Thank goodness for those happier associations. Yves Meynard is now writing in English. I hope he keeps it up, because I’d hate to have to work on my schoolgirl French just to read the rest of his books. But it might be worth it. The Book of Knights is Meynard’s first fantasy book in English, and thank goodness he decided to bust through the Gauloise Curtain. He has at least six previous French language books to his credit, and after I finished The Book of Knights, I picked up my dusty French language dictionary and wondered...
In The Book of Knights, little Adelrune is a foundling, an original sin he’ll never quite shed in the rigid, Puritan-like constraints of the village of Faudace. His step-parents have done their best for him. They’ve ensured Adelrune knows the Rules, Commentaries, and Precepts by heart, and that the rod is applied with stern measurement, never too much or too little. Adelrune knows how to sit without fidgeting or interrupting. He understands a found toy might lead to temptation and should be removed. Outwardly, he’s dutiful enough that his step-parents dream he might one day become a deacon.
But unknown to them, two events de-rail Adelrune from the straight and very narrow. First, in his stepparents’ dusty attic, he finds a magic book — the Book of Knights, of course. There is Sir Tachaloch, naked and tormented by monsters. There’s a giant in the teeth of an even larger beast. Mystery, terror, and concepts the Rules never really explain — honor, valor, sacrifice, and chivalry — are there to intrigue little Adelrune. Oh, it’s too late for the stepparents’ dreams of deaconhood. Adelrune is determined to be a knight.
But a knight-aspirant needs a quest. What noble goal will convince Riander, the mystic teacher of the Book, to accept Adelrune as his student? Fate soon provides Adelrune with his purpose. One day, lingering at the window of the town’s sole toy shop, a ray of light illuminates a mysterious doll. The doll’s face is stained with tears and blood; her expression, one of horror and despair.
Adelrune is strangely moved. He dares to enter the forbidden sanctum of the toy sop and question the toymaker about his strange doll. But the toymaker’s reaction is bizarre. He rages; he even raises his fist to strike the boy. The frightened child flees the man’s inexplicable anger. But it is the moment, all the same, that Adelrune has awaited: he has a quest, a purpose worthy of a knight. The doll must be rescued!
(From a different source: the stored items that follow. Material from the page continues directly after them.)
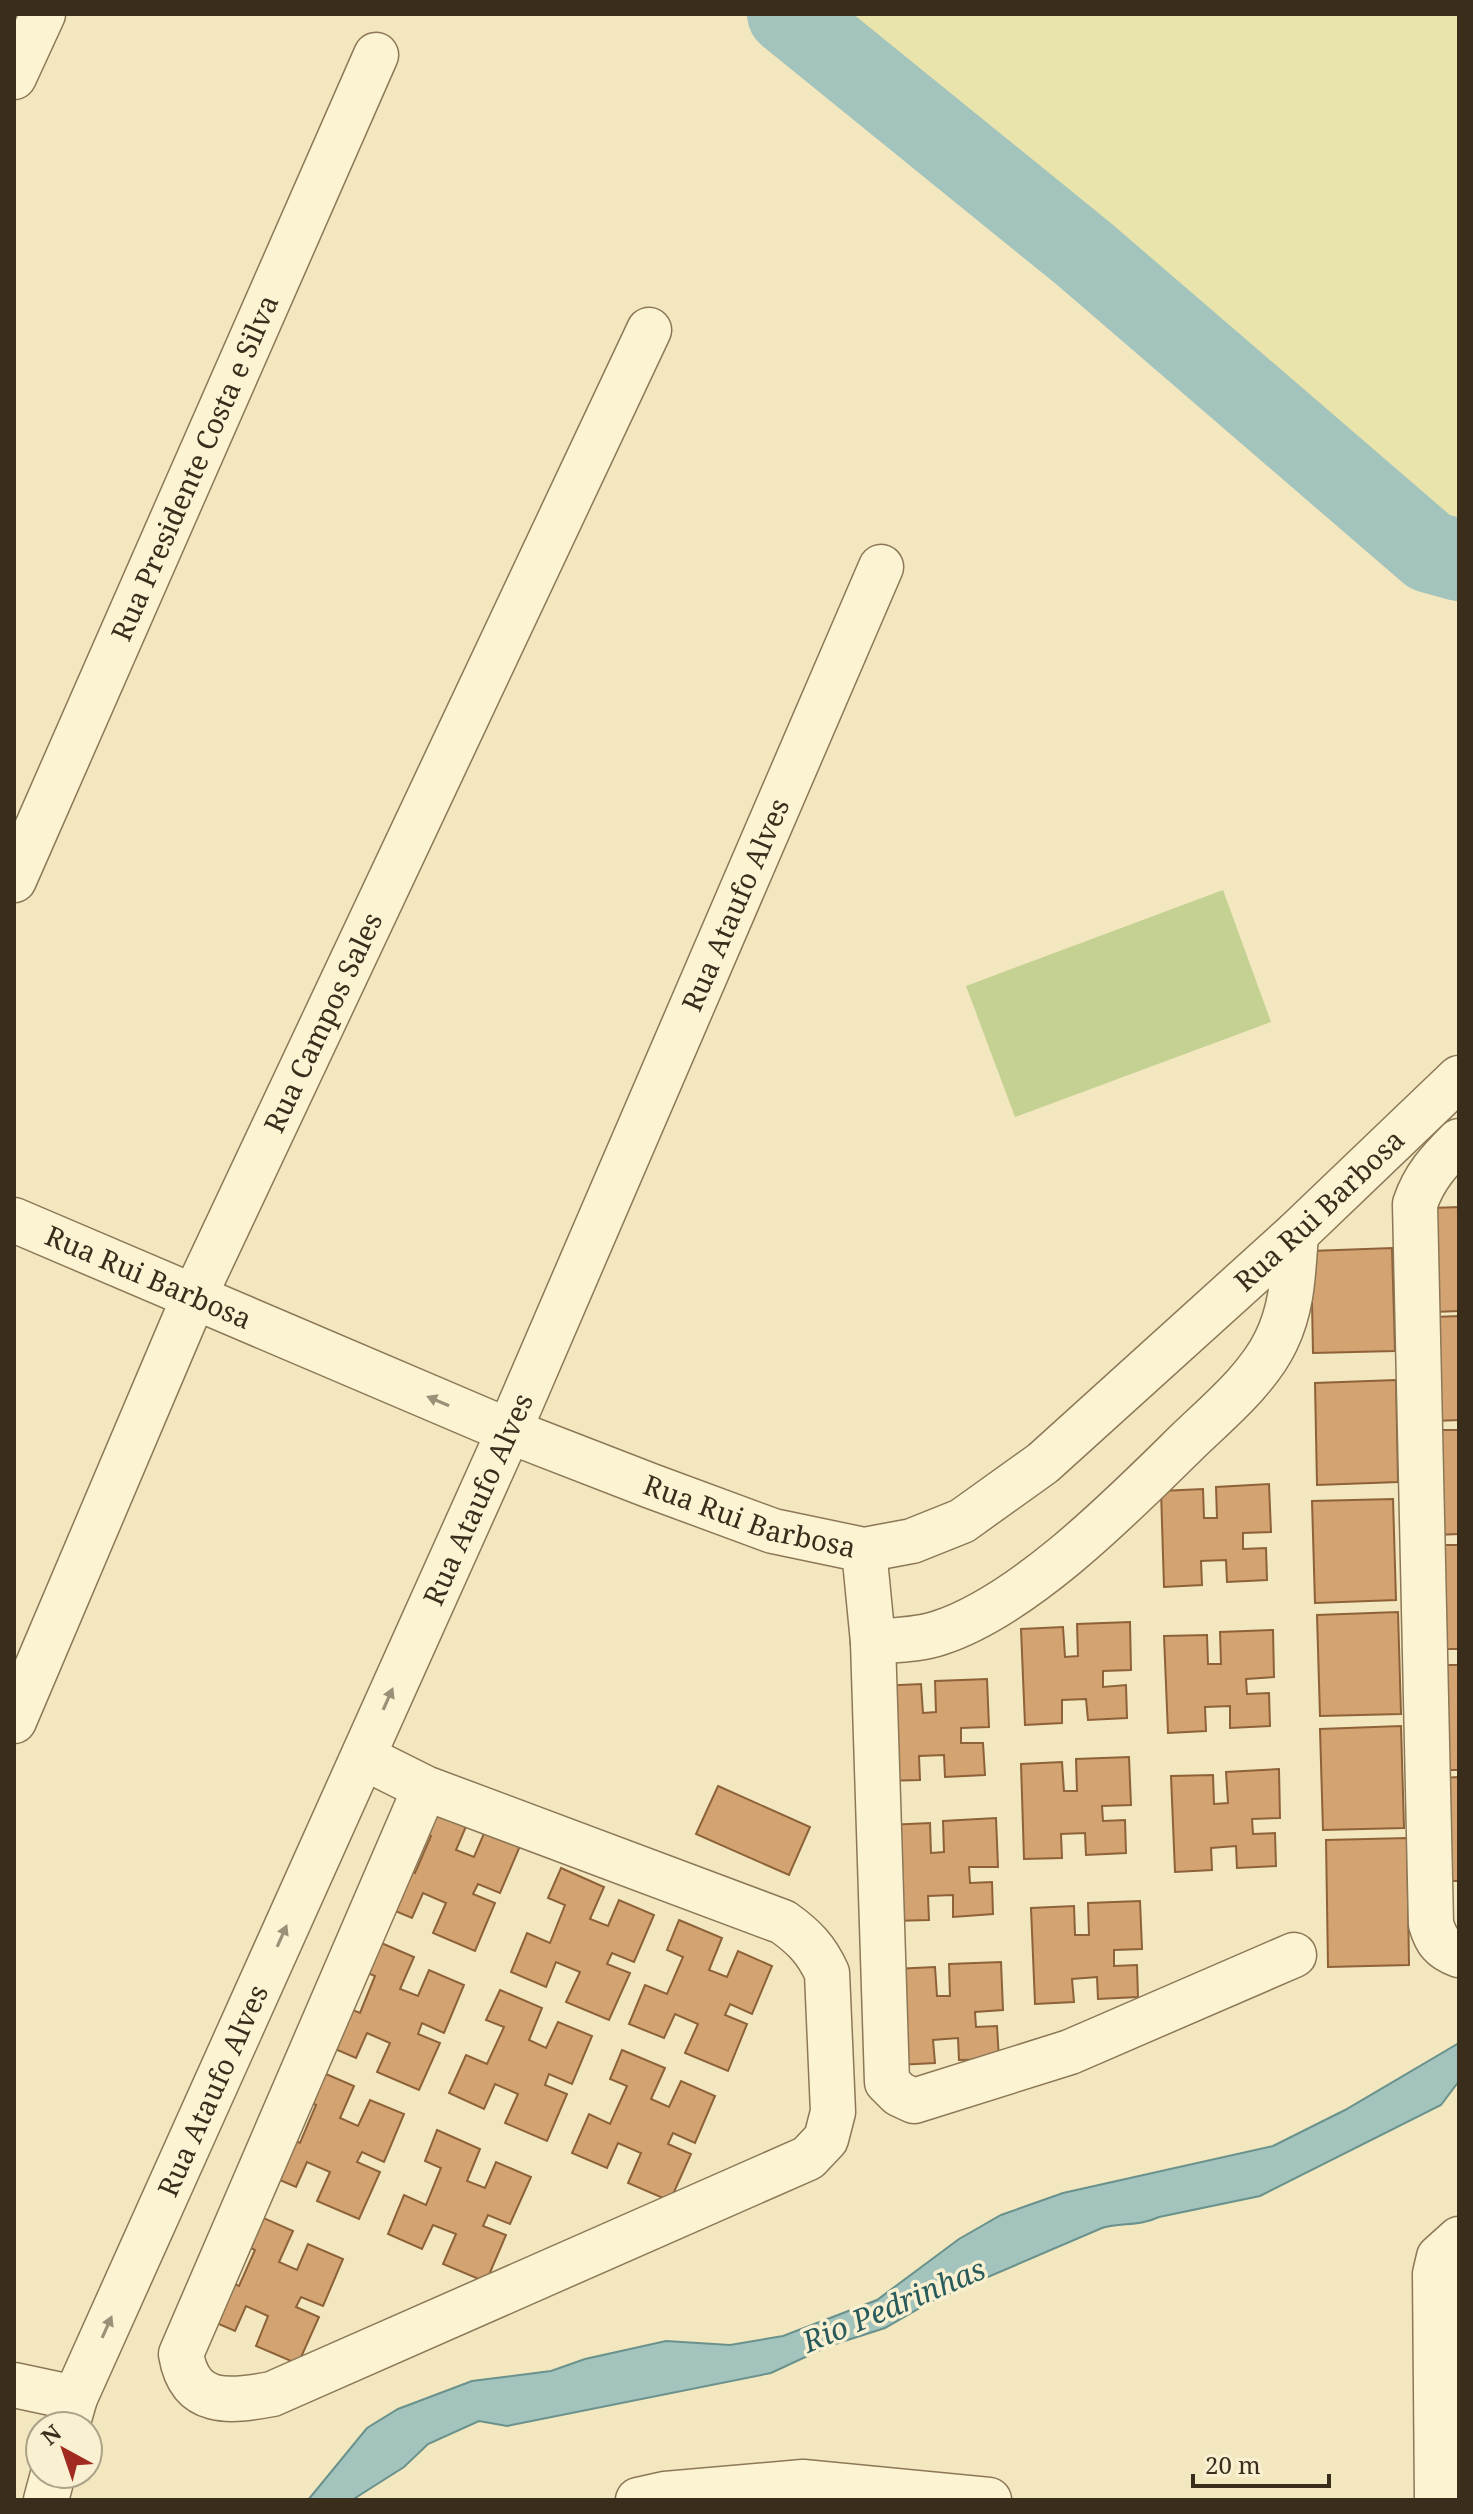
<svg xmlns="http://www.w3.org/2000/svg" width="1473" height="2514" font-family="'Noto Serif',serif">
<rect width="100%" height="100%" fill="#f2e7bf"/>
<!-- farmland -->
<path fill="#e8e4ac" d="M848,14h611v525l-125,-91 -229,-213 -59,-33 -85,-66 -69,-79z"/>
<!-- green -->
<g fill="#c4d192">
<path d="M744,14h104l44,43 69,79 85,66 59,33 229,213 125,91v63l-32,-9 -357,-310 -253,-199z"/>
<path d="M1223,890l48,132 -256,95 -49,-131z"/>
</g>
<!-- water -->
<path fill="#a3c3bd" stroke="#69928c" stroke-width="2" d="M1459,2043v38l-18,24 -181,91 -101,21c-21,10 -37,5 -57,11l-170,73 -47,27 -56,18 -58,27 -264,53 -28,-5 -51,23 -24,23 -52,33h-44l59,-72 31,-19 74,-28 79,-10 34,-12 81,-18 64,4 53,-9 94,-36 82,-61 42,-24 62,-22 210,-47 72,-36z"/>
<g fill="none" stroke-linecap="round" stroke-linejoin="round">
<!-- river -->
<path stroke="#a3c3bd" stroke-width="82" d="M788,14l296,240 346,298 29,8"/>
</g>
<!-- building -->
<g fill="#d3a372" stroke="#8e6239" stroke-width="2">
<path d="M1459,1207v104l-25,1 -2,-104z"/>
<path d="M1392,1248l3,103 -82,2 -2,-102z"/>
<path d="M1459,1316v104l-24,1 -1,-104z"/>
<path d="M1396,1380l2,102 -81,3 -2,-102z"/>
<path d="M1434,1430h25v104l-24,1z"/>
<path d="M1269,1484l2,48 -28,1v16l23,-1 1,32 -40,2 -1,-22 -25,1 1,24 -38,2 -3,-96 42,-2 1,29h13l-1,-31z"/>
<path d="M1393,1499l3,101 -81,3 -3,-102z"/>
<path d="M1434,1545h25v104h-23z"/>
<path d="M1398,1612l3,102 -81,2 -3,-101z"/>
<path d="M1130,1622l1,48 -28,1v16l23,-2 1,33 -39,2 -2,-21 -24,1v23l-37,2 -4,-96 42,-2 2,30 13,-1 -1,-32z"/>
<path d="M1273,1630l1,47 -28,2 1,15 22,-1 1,33 -40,2v-22l-25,1 1,24 -38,2 -4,-97 43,-1 1,29h13l-1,-32z"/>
<path d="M1438,1665h21v105h-20z"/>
<path d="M987,1679l2,48 -28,1v15h22l2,32 -40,2 -1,-22 -25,1 1,24 -37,1 -4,-95 42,-2 2,29 13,-1 -1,-31z"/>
<path d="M1401,1726l3,102 -81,2 -3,-101z"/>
<path d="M1129,1757l2,48 -29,1 1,15 22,-1 1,33 -40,2 -1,-22 -24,1 1,24 -38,1 -3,-95 41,-2 2,29h13l-1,-32z"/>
<path d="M1279,1769l1,49 -28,1 1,15 22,-1 1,33 -39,2 -1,-22 -25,2 1,22 -37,2 -4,-96 42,-1 1,29 14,-1 -2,-31z"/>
<path d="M1459,1777v104h-16l-2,-103z"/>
<path d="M718,1786l92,41 -21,48 -93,-41z"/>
<path d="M428,1799l42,18 -14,33 18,7 11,-26 35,15 -20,47 -22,-9 -5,10 22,9 -20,48 -42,-18 13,-30 -23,-10 -11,25 -36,-15 17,-39 22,9 16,-37 -17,-7z"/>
<path d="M996,1818l2,49h-29l1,16 22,-1 1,32 -40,3v-22l-25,1 1,24 -38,1 -4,-96 43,-2 1,30 13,-1 -1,-31z"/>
<path d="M1407,1838l2,127 -81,2 -2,-127z"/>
<path d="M561,1868l43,19 -14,32 18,7 11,-26 35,15 -20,47 -22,-9 -5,11 23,9 -21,47 -43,-18 14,-30 -24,-10 -10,25 -35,-15 16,-39 23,10 15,-38 -17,-7z"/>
<path d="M1140,1901l2,48 -28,1v16l23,-1 1,32 -40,2 -1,-22 -25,2 2,23 -39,2 -4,-96 43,-2 1,29h14l-1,-32z"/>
<path d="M679,1920l43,18 -13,32 18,7 11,-26 34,15 -20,48 -22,-10 -5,11 22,9 -19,47 -43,-18 13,-29 -23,-10 -11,24 -35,-14 16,-39 22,9 16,-37 -16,-7z"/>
<path d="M372,1939l42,18 -14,32 18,7 11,-26 35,15 -20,48 -22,-10 -4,11 22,9 -21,47 -42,-18 13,-29 -23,-10 -11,25 -35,-15 17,-39 22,9 15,-37 -17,-7z"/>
<path d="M1001,1962l2,48 -28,2 1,15 21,-1 2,33 -40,1 -1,-22 -25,2 2,23 -38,2 -4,-96 42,-2 2,29h13l-1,-32z"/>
<path d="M500,1990l42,18 -13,32 17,8 12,-26 34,14 -20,48 -23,-10 -4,11 22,9 -20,47 -42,-18 13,-29 -23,-10 -11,25 -35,-16 17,-38 21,9 17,-37 -18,-7z"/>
<path d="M622,2050l43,18 -14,31 18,8 12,-26 34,15 -20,47 -22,-10 -5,11 23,10 -21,47 -42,-18 13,-30 -23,-10 -11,25 -35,-15 17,-39 21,10 17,-38 -17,-7z"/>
<path d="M312,2068l42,18 -14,32 18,8 12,-26 34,14 -20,48 -22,-10 -5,10 23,10 -21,47 -42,-18 13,-29 -23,-10 -11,25 -35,-15 17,-39 22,10 16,-38 -17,-8z"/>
<path d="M437,2130l43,19 -13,32 18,7 11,-26 35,15 -21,47 -22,-9 -5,11 23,9 -20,47 -43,-18 13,-30 -23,-9 -11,24 -34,-15 16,-39 22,10 15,-37 -16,-7z"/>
<path d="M250,2212l43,19 -14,31 18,8 11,-26 35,15 -20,47 -22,-9 -5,10 23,10 -21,47 -42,-18 12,-30 -22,-10 -11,25 -35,-15 17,-39 22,9 16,-36 -17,-8z"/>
</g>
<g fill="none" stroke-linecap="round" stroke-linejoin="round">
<defs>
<g id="minor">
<path d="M14,77l29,-63"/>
<path id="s1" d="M14,880l362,-825"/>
<path d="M1459,1141c-20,20 -35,36 -44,63l16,720c5,17 11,25 28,31"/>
<path id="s2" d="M14,1220l495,211 142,55 122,45 91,19 48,-9 50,-20 81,-58 253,-229 163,-156"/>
<path d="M864,1550l9,92 14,440 12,12 15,7 156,-49 224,-97"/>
<path d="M873,1642c21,-2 46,-2 66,-9 86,-28 185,-129 249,-192 30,-29 70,-62 88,-100 17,-35 17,-69 20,-107"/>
<path id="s3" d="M14,1721l180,-424 455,-967"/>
<path d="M363,1757l62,31 358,134c21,15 33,27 44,51l6,139 -7,27 -18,19 -536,236c-43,8 -82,13 -91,-40l244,-566"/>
<path d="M14,2385l61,13"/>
<path id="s4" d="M67,2426l8,-28 434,-967 372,-864"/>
<path d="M46,2500l7,-26"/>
<path d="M638,2500l27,-6 138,-12 186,18"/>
<path d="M1437,2500l-2,-226 4,-17 20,-18"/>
</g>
</defs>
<!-- minor casing -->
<use href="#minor" stroke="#8c7856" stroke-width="47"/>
<!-- minor -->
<use href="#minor" stroke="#fcf3d3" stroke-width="44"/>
</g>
<!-- one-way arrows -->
<defs><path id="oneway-solid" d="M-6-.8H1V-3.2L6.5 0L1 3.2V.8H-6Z" transform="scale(2)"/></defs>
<g fill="#9b9078">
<use href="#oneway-solid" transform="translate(438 1401) rotate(-157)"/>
<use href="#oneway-solid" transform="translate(388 1699) rotate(-66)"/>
<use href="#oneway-solid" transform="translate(282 1936) rotate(-66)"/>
<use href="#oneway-solid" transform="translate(107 2327) rotate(-66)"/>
</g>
<g text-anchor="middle" stroke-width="7" stroke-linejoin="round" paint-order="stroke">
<!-- street labels -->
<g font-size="28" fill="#3a2d1c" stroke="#f8f0d0">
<text dy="10" stroke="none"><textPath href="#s1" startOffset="450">Rua Presidente Costa e Silva</textPath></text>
<text dy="10" stroke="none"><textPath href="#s4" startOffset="1662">Rua Ataufo Alves</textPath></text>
<text dy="10" stroke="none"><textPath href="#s3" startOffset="764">Rua Campos Sales</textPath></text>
<text dy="10" stroke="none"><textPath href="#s2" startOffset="1490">Rua Rui Barbosa</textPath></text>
<text dy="10" stroke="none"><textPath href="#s2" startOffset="146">Rua Rui Barbosa</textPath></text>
<text dy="10" stroke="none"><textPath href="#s4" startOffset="1014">Rua Ataufo Alves</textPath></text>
<text dy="10" stroke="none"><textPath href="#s2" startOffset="794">Rua Rui Barbosa</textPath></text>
<text dy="10" stroke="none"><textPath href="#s4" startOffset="366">Rua Ataufo Alves</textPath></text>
</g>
<!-- water labels -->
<g font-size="30" font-style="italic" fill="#295a5c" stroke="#f8f0d0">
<text transform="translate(894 2306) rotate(-23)" y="10">Rio Pedrinhas</text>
</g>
</g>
<!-- border -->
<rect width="1473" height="2514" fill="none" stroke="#3a2d1c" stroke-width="32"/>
<!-- north arrow -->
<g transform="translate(64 2450) rotate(320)"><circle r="38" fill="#f8f0d0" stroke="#aca288" stroke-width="2"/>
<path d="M0-6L14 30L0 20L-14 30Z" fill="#a12b20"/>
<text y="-12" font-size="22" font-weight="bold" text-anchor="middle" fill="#3a2d1c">N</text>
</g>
<!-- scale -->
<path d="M1193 2474v12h136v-12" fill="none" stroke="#3a2d1c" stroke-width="4"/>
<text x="1205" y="2474" font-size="24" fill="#3a2d1c" stroke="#f8f0d0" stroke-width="6" paint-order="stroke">20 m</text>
</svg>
So Adelrune makes his long-planned escape from Faudace. Somewhere out there, over the hills and far away, he will find the mystical Riander. The Book has promised him. Like the knights in the stories, sacrifice, hard journeys, magic beasts, sorcerors and heroism lie ahead. But it is not until Adelrune returns to Faudace to finally fulfill his original quest that he truly understands what it is to become a knight: to reconcile both courtly ideals and fleshly temptations; honor and revenge; repentance and guilt.
These, perhaps, are the reasons the archetype of the knight has lived on into our culture, from Spenser’s Fairie Queen to TV’s Kung-Fu Knight. The Book of Knights is a worthy addition to the list. It should sit on your shelf next to Patricia A. McKillip and Robin McKinley and after Mallory’s flawed and tragic heroes.
And Monsieur Meynard, if you choose to read this — do please get the rest of your books translated into English. My French is terrible!